X-Men: First Class (2011)

X-Men: First Class (2011)
Starring James McAvoy, Michael Fassbender, Jennifer Lawrence, Kevin Bacon, Rose Byrne, January Jones, Nicholas Hoult, Oliver Platt, Jason Flemyng, Lucas Till, Edi Gathegi
Director of Photography: John Mathieson
Music by Henry Jackman
Edited by Lee Smith, Eddie Hamilton
Written by Ashley Edward Miller, Zack Stentz, Jane Goldman, Matthew Vaughn
Directed by Matthew Vaughn
Rating: 9 out of 10

(some spoilers)

X-Men: First Class is an excellent comic book movie that is very satisfying for a comic book reader on a sheer entertainment level. It adapts the source material with joy and knowledge that is really refreshing.
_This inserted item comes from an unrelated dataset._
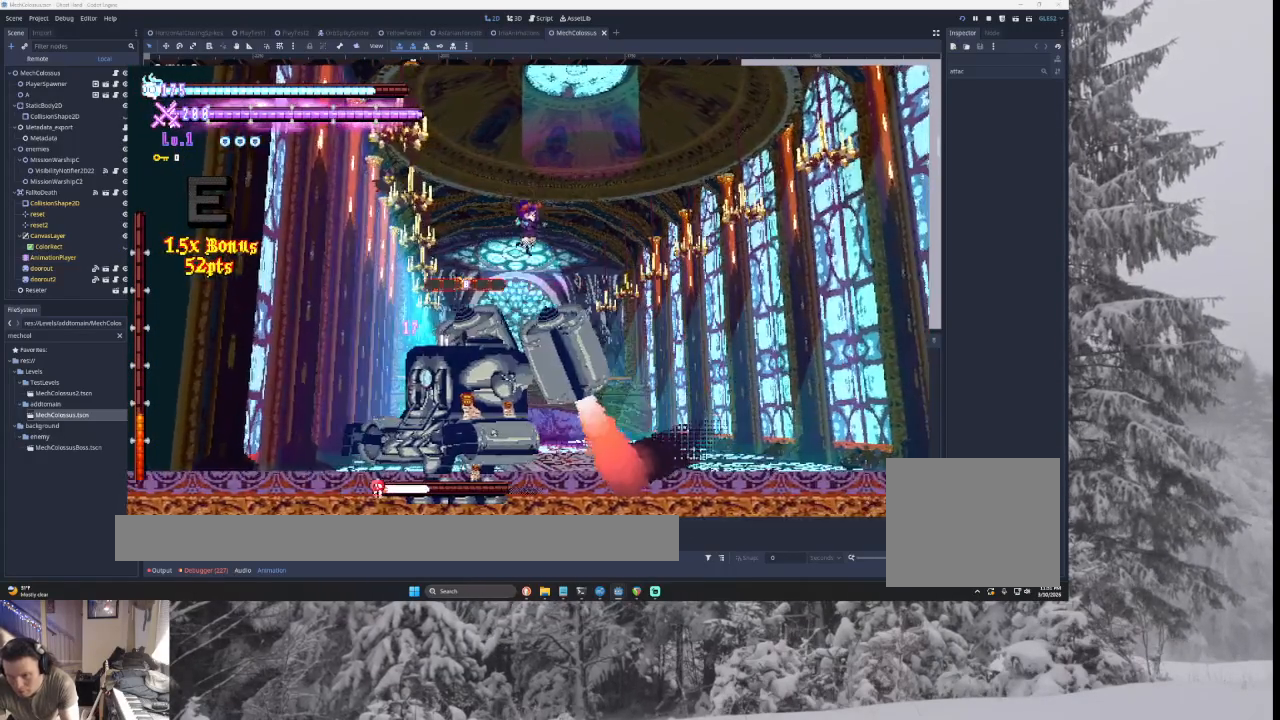
Gameplay with a controller (PlayStation layout); each line is a JSON object with the inputs held at the frame after it. "events" lists button and stick changes between this image and that frame as [ms after this image, input, new state], when the widget could be followed in between.
{"buttons": ["CROSS"], "left_stick": "right", "right_stick": "center", "events": [[67, "right_stick", "down"], [167, "right_stick", "center"]]}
I honestly can’t say how enjoyable the movie is for a non-comic reader but I know that the acting is great (showing off a great cast from Michael Fassbender to Jennifer Lawrence to Nicholas Hoult to Kevin Bacon to Rose Byrne and, yes, James McAvoy who I’m not a fan of, but was still good), the effects are impressive, the 60s style camera and editing is fun and director Matthew Vaughn (also not a fan, but) does some nice things with the movie. The movie knows how to balance action, drama and humor unlike many other movies.

So, while I clearly enjoyed the movie on many levels, from nerddom to movie loving, some aspects bothered me on an intellectual level that I tend to blog about here. Let’s talk about race first. The X-Men are known for being a parable for tolerance, first about race when they started in the 60s, but later also for sexuality. Sure, the original line-up only featured white people (and only one female), but it was to be understood that the discrimination they faced was supposed to appeal to the Civil Rights Movement of the time. Anyway, when the group of young mutants is together here for the first time we have Raven (Jennifer Lawrence, white), Angel (Zoë Kravitz, black), Hank (Nicholas Hoult, white), Banshee (Caleb Landry Jones, white), Darwin (Edi Gathegi, black) and Havok (Lucas Till, white). So, we have two black characters that black audiences can identify with.
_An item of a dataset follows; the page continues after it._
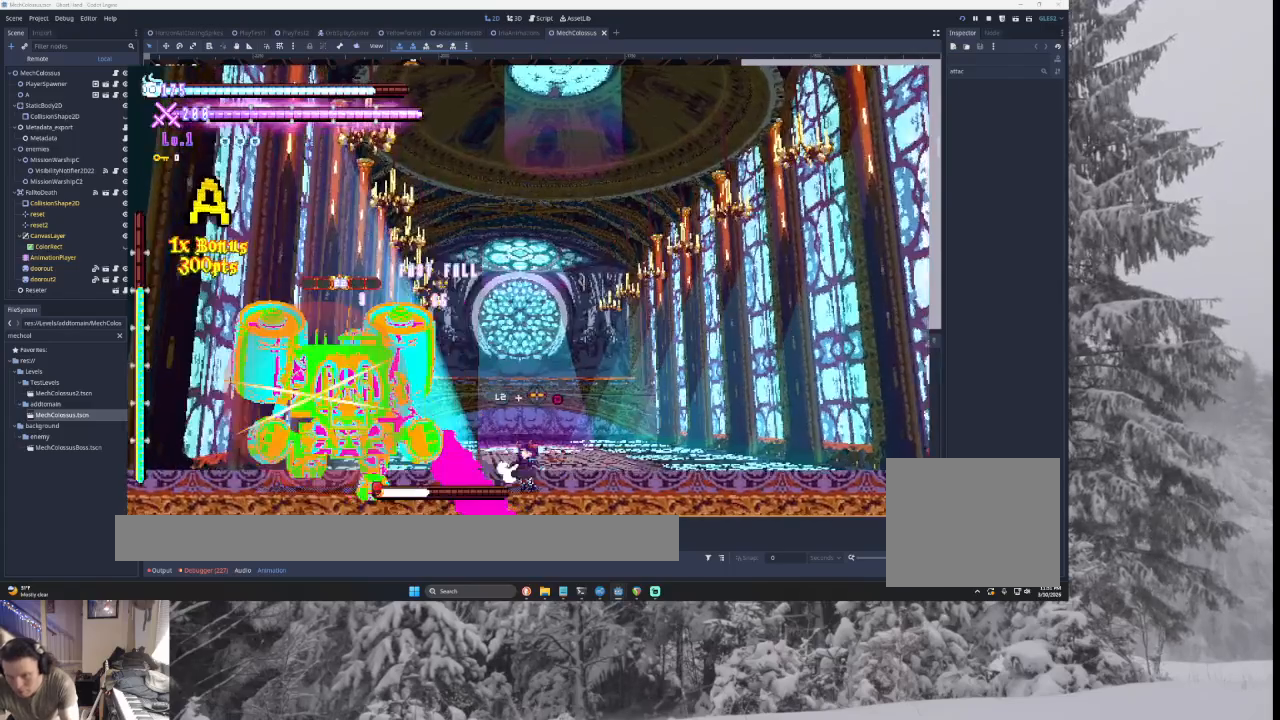
{"buttons": ["CROSS"], "left_stick": "right", "right_stick": "center", "events": [[200, "TRIANGLE", "down"], [233, "SQUARE", "down"], [233, "left_stick", "left"], [367, "left_stick", "right"], [467, "SQUARE", "up"], [500, "TRIANGLE", "up"]]}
Well, their identification shouldn’t last for too long because (spoiler!) shortly after the team is assembled, they are attacked by Shaw (Kevin Bacon) and his “bad” X-Men. The “good” X-Men fight them, but Angel decides to join their team instead and Darwin is killed. No one else is killed and no one else joins their team (at this point). So, the only two black characters either become evil or die, leaving an all-white X-Men team behind. I really don’t understand the decision behind this other than “We could kill the black guy, right?”

The movie also stars Jennifer Lawrence and since I watched it because I watched all Jennifer Lawrence movies in a row (which were mostly great), I was startled to some moments happening here. She plays Raven, a shapeshifter who is snappy but determined, a strong fighter but also emotional, in a way like most of the characters Lawrence always plays so extremely well. If I’m not mistaken in all her movies (maybe with the exception of the relatively silly House at the End of the Street) you will never find any images of Lawrence that look like this:

And it’s not just that it makes Lawrence look bad, it doesn’t fit to her character either. Nowhere else in this or the next movie does she seem helpless or scared this way, just running around like a chicken. Everyone else stays relatively cool except for her. She is probably the best trained fighter in this group and has been dealing with herself being a mutant for years. It makes no sense. And one minute later she is the first to say, in her common strong voice: "We have to do something!"

Strangely, both of these things didn’t take away my enjoyment of the movie, but they did bother me nonetheless because they were extremely unnecessary.